We’ve touched on some of the downsides to intuition, but let’s also look at the upside, and how intuition and instinct can help you think through a hand. You’re mid-way through a major tournament, and you’ve opened in the cutoff with pocket tens. The big blind has put in a big reraise, committing a third of his stack to the pot, and the action is back on you. Should you call, fold, or raise all-in? If you were an intuition player, your thought process might go like this:

‘I raised from late position, so he might be restealing with a worse hand. I paused and looked around the table before I raised; did he pick up on that and read it as weakness? Why did he raise a third of his stack, but not go all-in? Is it because he doesn’t want to risk all his chips with a weak hand, or is it because he wants to encourage me to call? He looks quite nervous, but is that because he’s bluffing or because he’s got the nuts? Where have I seen that facial expression before? How do I feel about moving all-in?’

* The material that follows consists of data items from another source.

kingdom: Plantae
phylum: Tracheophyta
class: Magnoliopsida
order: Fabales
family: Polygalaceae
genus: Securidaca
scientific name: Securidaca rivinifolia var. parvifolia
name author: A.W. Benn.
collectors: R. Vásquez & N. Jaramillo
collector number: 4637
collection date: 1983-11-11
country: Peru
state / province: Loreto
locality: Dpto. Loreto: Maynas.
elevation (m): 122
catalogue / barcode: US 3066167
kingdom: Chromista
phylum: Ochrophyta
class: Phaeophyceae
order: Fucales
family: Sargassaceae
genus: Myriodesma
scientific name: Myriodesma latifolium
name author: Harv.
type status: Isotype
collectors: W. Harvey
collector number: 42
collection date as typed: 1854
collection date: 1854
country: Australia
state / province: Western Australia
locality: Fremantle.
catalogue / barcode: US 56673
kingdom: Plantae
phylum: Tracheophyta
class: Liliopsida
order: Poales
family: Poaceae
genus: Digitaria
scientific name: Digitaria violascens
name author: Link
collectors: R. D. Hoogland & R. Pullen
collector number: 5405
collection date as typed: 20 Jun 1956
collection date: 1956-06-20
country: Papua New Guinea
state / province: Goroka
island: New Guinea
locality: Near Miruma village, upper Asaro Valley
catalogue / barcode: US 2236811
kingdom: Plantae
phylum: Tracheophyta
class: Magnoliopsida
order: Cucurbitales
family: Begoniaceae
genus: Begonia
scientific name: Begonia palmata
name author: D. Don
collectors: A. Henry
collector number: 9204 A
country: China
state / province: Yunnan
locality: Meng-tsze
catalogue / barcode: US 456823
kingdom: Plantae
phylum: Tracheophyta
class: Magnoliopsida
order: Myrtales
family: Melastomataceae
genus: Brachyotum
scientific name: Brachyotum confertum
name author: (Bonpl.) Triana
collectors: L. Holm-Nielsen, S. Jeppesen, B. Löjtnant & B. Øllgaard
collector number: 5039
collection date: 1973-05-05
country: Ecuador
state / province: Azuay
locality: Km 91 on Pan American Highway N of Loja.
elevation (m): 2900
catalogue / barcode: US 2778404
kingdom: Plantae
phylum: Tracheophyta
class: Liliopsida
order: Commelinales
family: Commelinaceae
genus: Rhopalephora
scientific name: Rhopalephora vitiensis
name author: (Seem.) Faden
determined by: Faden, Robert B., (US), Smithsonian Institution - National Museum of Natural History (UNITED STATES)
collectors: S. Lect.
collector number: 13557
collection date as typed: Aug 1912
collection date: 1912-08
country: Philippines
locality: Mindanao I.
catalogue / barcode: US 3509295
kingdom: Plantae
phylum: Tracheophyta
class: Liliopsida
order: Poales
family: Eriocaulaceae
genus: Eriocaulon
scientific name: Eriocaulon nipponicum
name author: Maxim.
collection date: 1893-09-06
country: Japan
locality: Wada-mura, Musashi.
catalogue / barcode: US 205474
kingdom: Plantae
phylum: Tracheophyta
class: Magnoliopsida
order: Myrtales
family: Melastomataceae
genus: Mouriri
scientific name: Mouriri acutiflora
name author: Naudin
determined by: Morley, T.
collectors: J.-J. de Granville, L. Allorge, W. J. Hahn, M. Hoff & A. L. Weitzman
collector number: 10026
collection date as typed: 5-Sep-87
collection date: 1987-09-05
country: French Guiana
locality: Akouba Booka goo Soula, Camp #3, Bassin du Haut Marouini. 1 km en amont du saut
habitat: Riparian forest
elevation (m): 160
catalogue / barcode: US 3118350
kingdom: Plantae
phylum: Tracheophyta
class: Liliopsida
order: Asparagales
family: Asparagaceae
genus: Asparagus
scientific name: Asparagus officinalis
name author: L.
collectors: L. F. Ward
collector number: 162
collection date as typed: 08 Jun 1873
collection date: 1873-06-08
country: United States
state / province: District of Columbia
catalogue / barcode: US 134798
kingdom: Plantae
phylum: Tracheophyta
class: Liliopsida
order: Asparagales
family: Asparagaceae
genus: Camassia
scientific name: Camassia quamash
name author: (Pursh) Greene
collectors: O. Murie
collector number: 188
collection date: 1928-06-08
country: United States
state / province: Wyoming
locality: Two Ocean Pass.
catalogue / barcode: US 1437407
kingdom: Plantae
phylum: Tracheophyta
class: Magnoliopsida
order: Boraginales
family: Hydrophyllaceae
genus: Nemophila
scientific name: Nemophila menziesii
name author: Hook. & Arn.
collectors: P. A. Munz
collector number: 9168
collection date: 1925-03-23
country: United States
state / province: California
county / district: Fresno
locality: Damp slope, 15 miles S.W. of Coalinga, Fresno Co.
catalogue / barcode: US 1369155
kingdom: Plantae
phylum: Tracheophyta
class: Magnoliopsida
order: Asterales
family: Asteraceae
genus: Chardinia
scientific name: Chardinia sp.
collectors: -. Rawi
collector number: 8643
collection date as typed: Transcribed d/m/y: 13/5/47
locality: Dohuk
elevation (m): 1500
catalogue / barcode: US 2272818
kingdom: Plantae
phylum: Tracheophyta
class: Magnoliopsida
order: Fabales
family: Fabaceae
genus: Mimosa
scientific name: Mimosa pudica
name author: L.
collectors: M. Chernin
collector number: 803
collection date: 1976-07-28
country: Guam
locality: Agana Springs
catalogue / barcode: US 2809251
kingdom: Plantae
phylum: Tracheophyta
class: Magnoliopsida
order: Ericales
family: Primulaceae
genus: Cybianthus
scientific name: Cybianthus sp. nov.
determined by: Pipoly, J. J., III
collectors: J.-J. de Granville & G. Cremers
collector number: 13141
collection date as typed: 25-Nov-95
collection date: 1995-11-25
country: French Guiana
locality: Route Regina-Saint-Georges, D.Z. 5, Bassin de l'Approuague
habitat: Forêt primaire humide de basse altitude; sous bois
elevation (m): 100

This is a read-dependent situation. Against some opponents, this is an easy shove. Against others, it’s a trivially easy fold. If you don’t know your opponent well, this might be a good time to see if your instinct will serve you well, and do what feels right.

Intuition can be a powerful tool, but remember that intuition doesn’t make the whole decision. Instead, it tips the balance on close decisions. Also, don’t forget that intuition is frequently misleading and that only through practice and paying attention can you improve its accuracy. If you can do that, you’ll become a fearsome poker player, and I hope to never meet you at the tables!